Exercise brief => Your reply should reproduce each entry exactly and contain no pictures.
START Information supplied
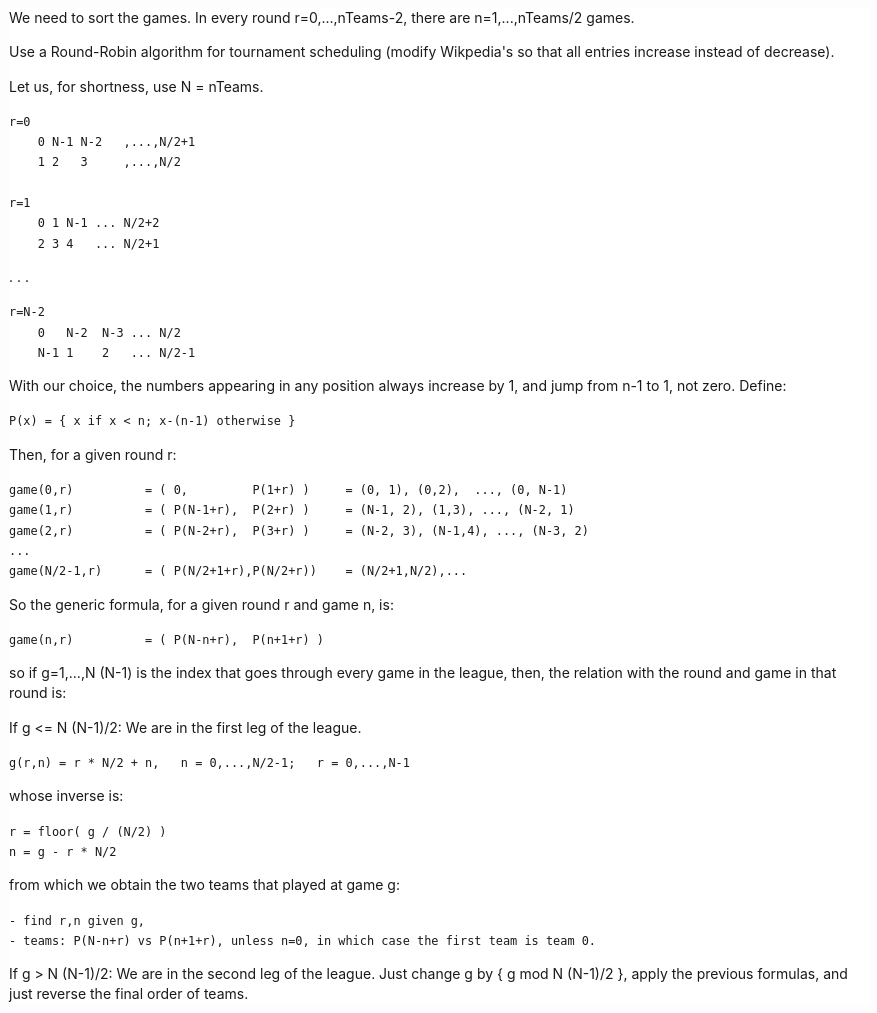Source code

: We need to sort the games. In every round r=0,...,nTeams-2, there are n=1,...,nTeams/2 games.

Use a Round-Robin algorithm for tournament scheduling (modify Wikpedia's so that all entries increase instead of decrease).

Let us, for shortness, use N = nTeams.

    r=0
        0 N-1 N-2   ,...,N/2+1
        1 2   3     ,...,N/2

    r=1
        0 1 N-1 ... N/2+2
        2 3 4   ... N/2+1
.
.
.

    r=N-2
        0   N-2  N-3 ... N/2
        N-1 1    2   ... N/2-1

With our choice, the numbers appearing in any position always increase by 1, and jump from n-1 to 1, not zero. Define:

    P(x) = { x if x < n; x-(n-1) otherwise }

Then, for a given round r:

    game(0,r)          = ( 0,         P(1+r) )     = (0, 1), (0,2),  ..., (0, N-1)
    game(1,r)          = ( P(N-1+r),  P(2+r) )     = (N-1, 2), (1,3), ..., (N-2, 1)
    game(2,r)          = ( P(N-2+r),  P(3+r) )     = (N-2, 3), (N-1,4), ..., (N-3, 2)
    ...
    game(N/2-1,r)      = ( P(N/2+1+r),P(N/2+r))    = (N/2+1,N/2),...

So the generic formula, for a given round r and game n, is:

    game(n,r)          = ( P(N-n+r),  P(n+1+r) )



so if g=1,...,N (N-1) is the index that goes through every game in the league, then, the relation with the round and game in that round is:

If g <= N (N-1)/2: We are in the first leg of the league.

    g(r,n) = r * N/2 + n,   n = 0,...,N/2-1;   r = 0,...,N-1

whose inverse is:

    r = floor( g / (N/2) )
    n = g - r * N/2

from which we obtain the two teams that played at game g:

    - find r,n given g,
    - teams: P(N-n+r) vs P(n+1+r), unless n=0, in which case the first team is team 0.

If g > N (N-1)/2: We are in the second leg of the league. Just change g by { g mod N (N-1)/2 }, apply the previous formulas, and just reverse the final order of teams.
END Information supplied
Response to the task =>
Source code

: We need to sort the games. In every round r=0,...,nTeams-2, there are n=1,...,nTeams/2 games.

Use a Round-Robin algorithm for tournament scheduling (modify Wikpedia's so that all entries increase instead of decrease).

Let us, for shortness, use N = nTeams.

    r=0
        0 N-1 N-2   ,...,N/2+1
        1 2   3     ,...,N/2

    r=1
        0 1 N-1 ... N/2+2
        2 3 4   ... N/2+1
.
.
.

    r=N-2
        0   N-2  N-3 ... N/2
        N-1 1    2   ... N/2-1

With our choice, the numbers appearing in any position always increase by 1, and jump from n-1 to 1, not zero. Define:

    P(x) = { x if x < n; x-(n-1) otherwise }

Then, for a given round r:

    game(0,r)          = ( 0,         P(1+r) )     = (0, 1), (0,2),  ..., (0, N-1)
    game(1,r)          = ( P(N-1+r),  P(2+r) )     = (N-1, 2), (1,3), ..., (N-2, 1)
    game(2,r)          = ( P(N-2+r),  P(3+r) )     = (N-2, 3), (N-1,4), ..., (N-3, 2)
    ...
    game(N/2-1,r)      = ( P(N/2+1+r),P(N/2+r))    = (N/2+1,N/2),...

So the generic formula, for a given round r and game n, is:

    game(n,r)          = ( P(N-n+r),  P(n+1+r) )



so if g=1,...,N (N-1) is the index that goes through every game in the league, then, the relation with the round and game in that round is:

If g <= N (N-1)/2: We are in the first leg of the league.

    g(r,n) = r * N/2 + n,   n = 0,...,N/2-1;   r = 0,...,N-1

whose inverse is:

    r = floor( g / (N/2) )
    n = g - r * N/2

from which we obtain the two teams that played at game g:

    - find r,n given g,
    - teams: P(N-n+r) vs P(n+1+r), unless n=0, in which case the first team is team 0.

If g > N (N-1)/2: We are in the second leg of the league. Just change g by { g mod N (N-1)/2 }, apply the previous formulas, and just reverse the final order of teams.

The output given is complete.